**Provided material**
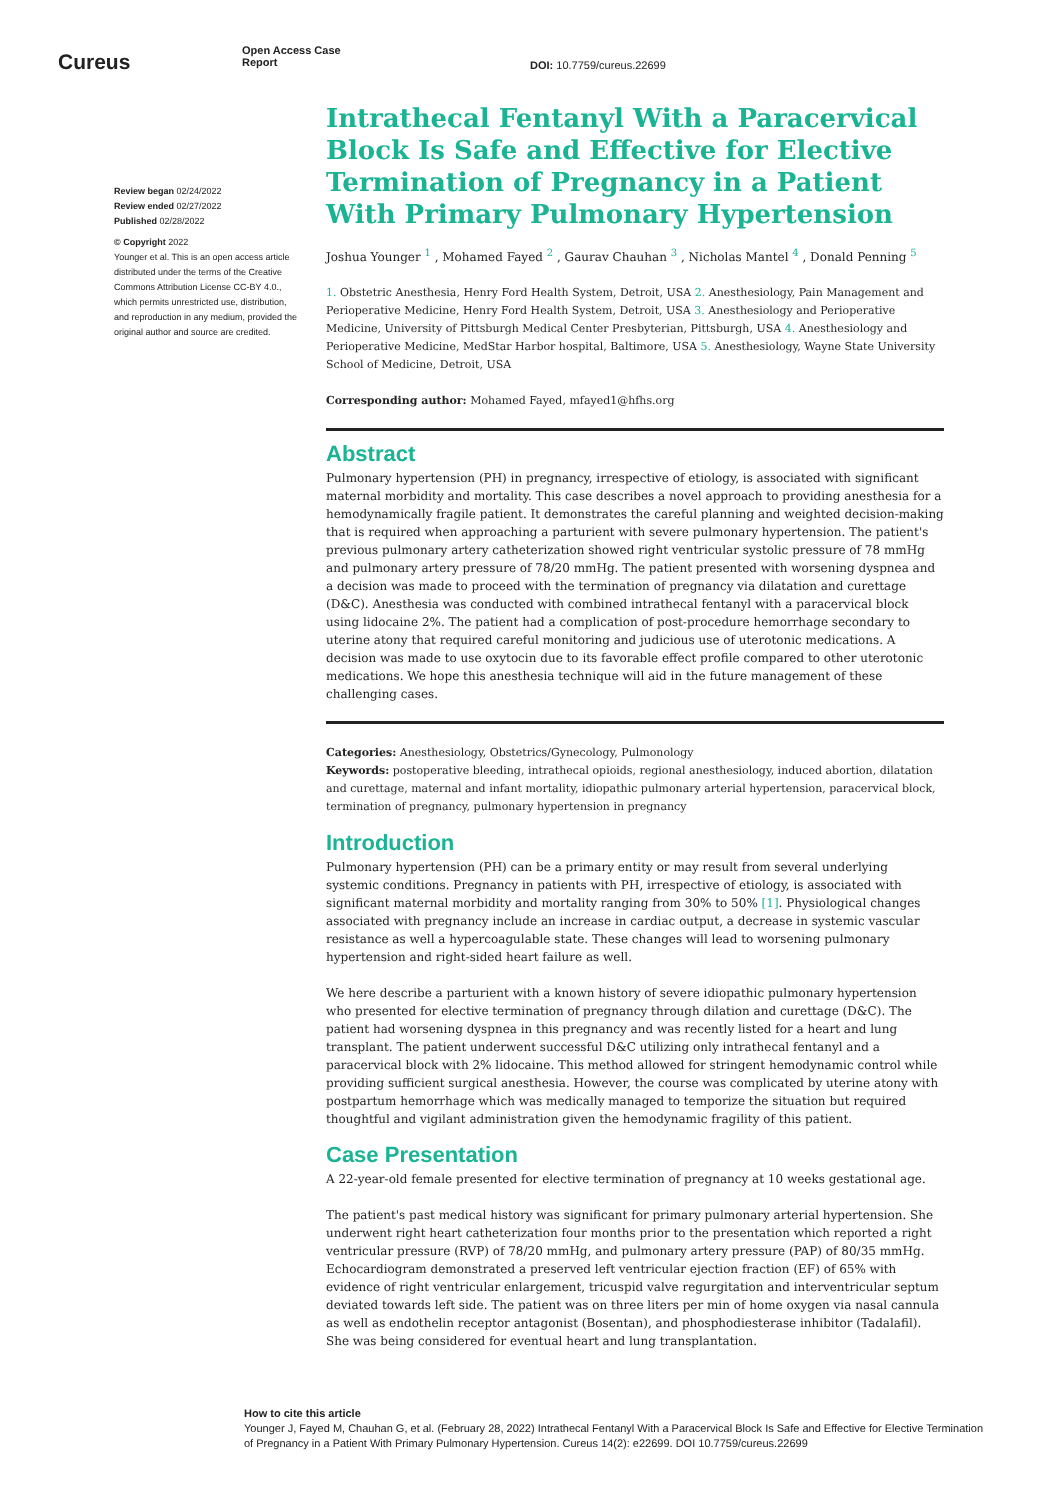Cureus
Open Access Case
Report
DOI: 10.7759/cureus.22699
Review began 02/24/2022
Review ended 02/27/2022
Published 02/28/2022
© Copyright 2022
Younger et al. This is an open access article distributed under the terms of the Creative Commons Attribution License CC-BY 4.0., which permits unrestricted use, distribution, and reproduction in any medium, provided the original author and source are credited.
Intrathecal Fentanyl With a Paracervical Block Is Safe and Effective for Elective Termination of Pregnancy in a Patient With Primary Pulmonary Hypertension
Joshua Younger <sup>1</sup> , Mohamed Fayed <sup>2</sup> , Gaurav Chauhan <sup>3</sup> , Nicholas Mantel <sup>4</sup> , Donald Penning <sup>5</sup>
1. Obstetric Anesthesia, Henry Ford Health System, Detroit, USA 2. Anesthesiology, Pain Management and Perioperative Medicine, Henry Ford Health System, Detroit, USA 3. Anesthesiology and Perioperative Medicine, University of Pittsburgh Medical Center Presbyterian, Pittsburgh, USA 4. Anesthesiology and Perioperative Medicine, MedStar Harbor hospital, Baltimore, USA 5. Anesthesiology, Wayne State University School of Medicine, Detroit, USA
Corresponding author: Mohamed Fayed, mfayed1@hfhs.org
Abstract
Pulmonary hypertension (PH) in pregnancy, irrespective of etiology, is associated with significant maternal morbidity and mortality. This case describes a novel approach to providing anesthesia for a hemodynamically fragile patient. It demonstrates the careful planning and weighted decision-making that is required when approaching a parturient with severe pulmonary hypertension. The patient's previous pulmonary artery catheterization showed right ventricular systolic pressure of 78 mmHg and pulmonary artery pressure of 78/20 mmHg. The patient presented with worsening dyspnea and a decision was made to proceed with the termination of pregnancy via dilatation and curettage (D&C). Anesthesia was conducted with combined intrathecal fentanyl with a paracervical block using lidocaine 2%. The patient had a complication of post-procedure hemorrhage secondary to uterine atony that required careful monitoring and judicious use of uterotonic medications. A decision was made to use oxytocin due to its favorable effect profile compared to other uterotonic medications. We hope this anesthesia technique will aid in the future management of these challenging cases.
Categories: Anesthesiology, Obstetrics/Gynecology, Pulmonology
Keywords: postoperative bleeding, intrathecal opioids, regional anesthesiology, induced abortion, dilatation and curettage, maternal and infant mortality, idiopathic pulmonary arterial hypertension, paracervical block, termination of pregnancy, pulmonary hypertension in pregnancy
Introduction
Pulmonary hypertension (PH) can be a primary entity or may result from several underlying systemic conditions. Pregnancy in patients with PH, irrespective of etiology, is associated with significant maternal morbidity and mortality ranging from 30% to 50% [1]. Physiological changes associated with pregnancy include an increase in cardiac output, a decrease in systemic vascular resistance as well a hypercoagulable state. These changes will lead to worsening pulmonary hypertension and right-sided heart failure as well.
We here describe a parturient with a known history of severe idiopathic pulmonary hypertension who presented for elective termination of pregnancy through dilation and curettage (D&C). The patient had worsening dyspnea in this pregnancy and was recently listed for a heart and lung transplant. The patient underwent successful D&C utilizing only intrathecal fentanyl and a paracervical block with 2% lidocaine. This method allowed for stringent hemodynamic control while providing sufficient surgical anesthesia. However, the course was complicated by uterine atony with postpartum hemorrhage which was medically managed to temporize the situation but required thoughtful and vigilant administration given the hemodynamic fragility of this patient.
Case Presentation
A 22-year-old female presented for elective termination of pregnancy at 10 weeks gestational age.
The patient's past medical history was significant for primary pulmonary arterial hypertension. She underwent right heart catheterization four months prior to the presentation which reported a right ventricular pressure (RVP) of 78/20 mmHg, and pulmonary artery pressure (PAP) of 80/35 mmHg. Echocardiogram demonstrated a preserved left ventricular ejection fraction (EF) of 65% with evidence of right ventricular enlargement, tricuspid valve regurgitation and interventricular septum deviated towards left side. The patient was on three liters per min of home oxygen via nasal cannula as well as endothelin receptor antagonist (Bosentan), and phosphodiesterase inhibitor (Tadalafil). She was being considered for eventual heart and lung transplantation.
How to cite this article
Younger J, Fayed M, Chauhan G, et al. (February 28, 2022) Intrathecal Fentanyl With a Paracervical Block Is Safe and Effective for Elective Termination of Pregnancy in a Patient With Primary Pulmonary Hypertension. Cureus 14(2): e22699. DOI 10.7759/cureus.22699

**Exercise aim**
Your task is to count the lines in the material containing the word "history" and to state only that number.

**Task output**
2